* [What to work on] Before repeating the entries below, strip out every picture and keep all else as it is.

##### Extracted information

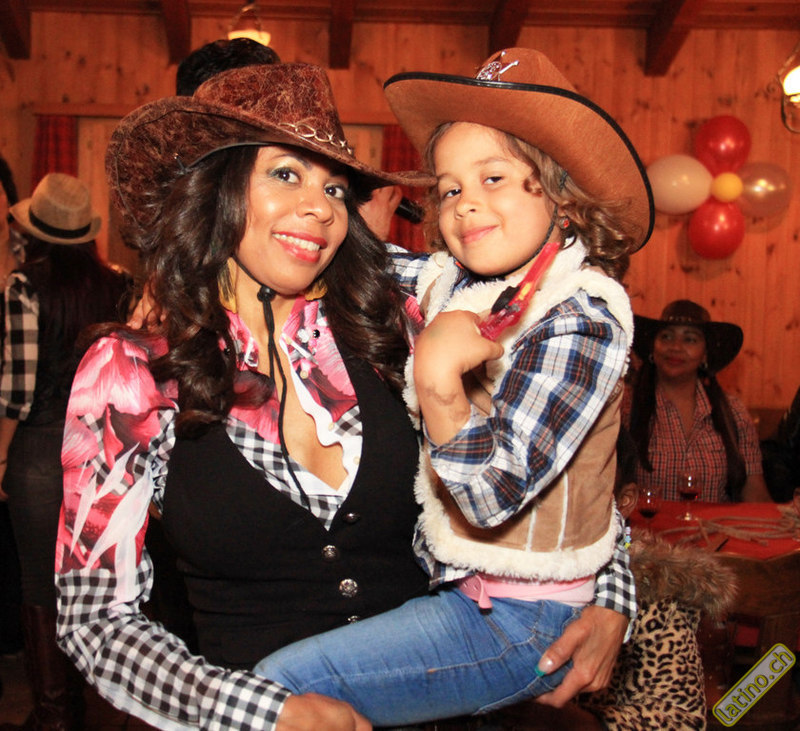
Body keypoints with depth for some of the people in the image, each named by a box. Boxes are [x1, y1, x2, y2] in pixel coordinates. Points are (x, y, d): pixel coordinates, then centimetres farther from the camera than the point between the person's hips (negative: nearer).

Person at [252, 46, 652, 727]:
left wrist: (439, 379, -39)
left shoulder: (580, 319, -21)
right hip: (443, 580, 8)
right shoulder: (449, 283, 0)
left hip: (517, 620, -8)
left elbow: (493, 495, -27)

##########

* [The completed task]
Body keypoints with depth for some of the people in the image, each named by a box. Boxes are [x1, y1, x2, y2] in pixel coordinates. Points are (x, y, d): pixel coordinates, then centimetres farther from the camera than the point between the person's hips (negative: nearer).

Person at [252, 46, 652, 727]:
left wrist: (439, 379, -39)
left shoulder: (580, 319, -21)
right hip: (443, 580, 8)
right shoulder: (449, 283, 0)
left hip: (517, 620, -8)
left elbow: (493, 495, -27)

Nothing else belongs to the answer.